A second step is identifying peaks corresponding to high coherence on the slowness-time plane. Peaks are identified by sweeping the plane with a peak mask. The peak mask is a parallelogram having a slope that corresponds to the transmitter-receiver spacing. A peak is defined as a maximum within the mask region. For each peak, five variables are recorded: the slowness coordinate p, the time coordinate τ, the semblance ρ(τ,p), the coherent energy (the numerator of Equation 1), and the total energy (the denominator of Equation 1).
Peaks in coherence values signify coherent arrivals in the waveforms. For each depth, a contour plot of coherence as a function of slowness and time, referred to the slowness-time plane, can be made. Classification occurs when the slowness and arrival time at each coherence peak are compared with the propagation characteristics expected of the arrivals being sought and the ones that best agree with these characteristics are retained.

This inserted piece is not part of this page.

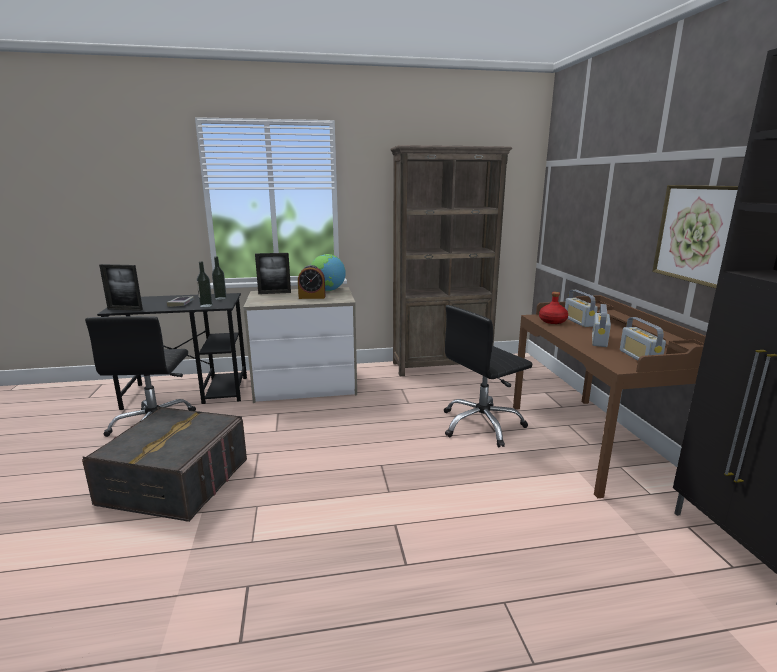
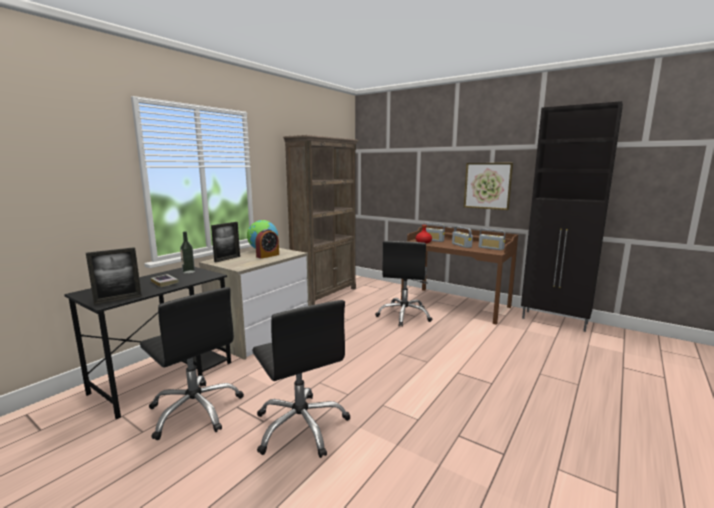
camera: 45 degrees left, 5 degrees down
(175, 481) = (301, 426): grey storage box -> black office chair
(206, 305) = (196, 278): bottle -> none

A “track” is defined by a Sequence of measurements over depth and “tracking” involved associating measurements made at one depth with measurements made at other depths. Typically in prior art methods the slowness and arrival time at each coherence peak arc compared with the propagation characteristics of the expected arrivals and classified as to type of arrival and “labeled” or “tacked” as corresponding to compressional (P-wave), shear (S-wave) or Stoneley waveform arrivals. Thus classified, the arrivals produce a continuous log of slowness versus depth, referred to as a “track”, a sequence of measurements composed of peaks identified as belonging to the same arrival as shown in FIG. 2. Referring to FIG. 2, peak 20 is classified as a compressional arrival and peak 22 is classified as a shear arrival and the classified peaks are joined to other arrivals of the same waveform in a slowness versus depth log. In prior art methods, the tracking composed two distinct steps 1) joining the peaks corresponding to the same waveform arrival in the track-search step to compose a “track”, and 2) identifying the tracks by a name through classification of the tracks. In these methods, individual peaks required classification independent of the tracks.
Correct tracking of the peaks is a difficult process for a number of reasons. Some of the peaks may correspond to spatial aliases rather than the arrival of real waveforms. Some of the peaks may actually be two peaks close together. In general, a shortcoming with prior art methods for tracking is that small changes in sonic waveform data can cause large differences in the final classification.
In a classification method referred to as local classification and described in U.S. patent application Ser. No. 09/591,405 (hereinafter '405), the peaks are classified by referring to only two levels, the current level and the previous level. This local classification of peaks of the tracks is independent of other non-adjacent peaks. Such a classification, because of the limits of the Bayesian algorithm used, does not classify the whole track but just the adjacent peaks of the track at any particular time. These classified peaks are used to generate a track and the track classified based on the classification of the peaks from which it is composed. The '405 method has the advantage of allowing classification to follow the usual data flow of the Integrated Slowness Determination Process (ISDP) processing and is applicable to well site implementation. Nevertheless in some situations local classification is not robust enough nor can defects like jumps between two tracks corresponding to different arrivals or splices on the final log be avoided. There are situations in which a different means of classification is desirable.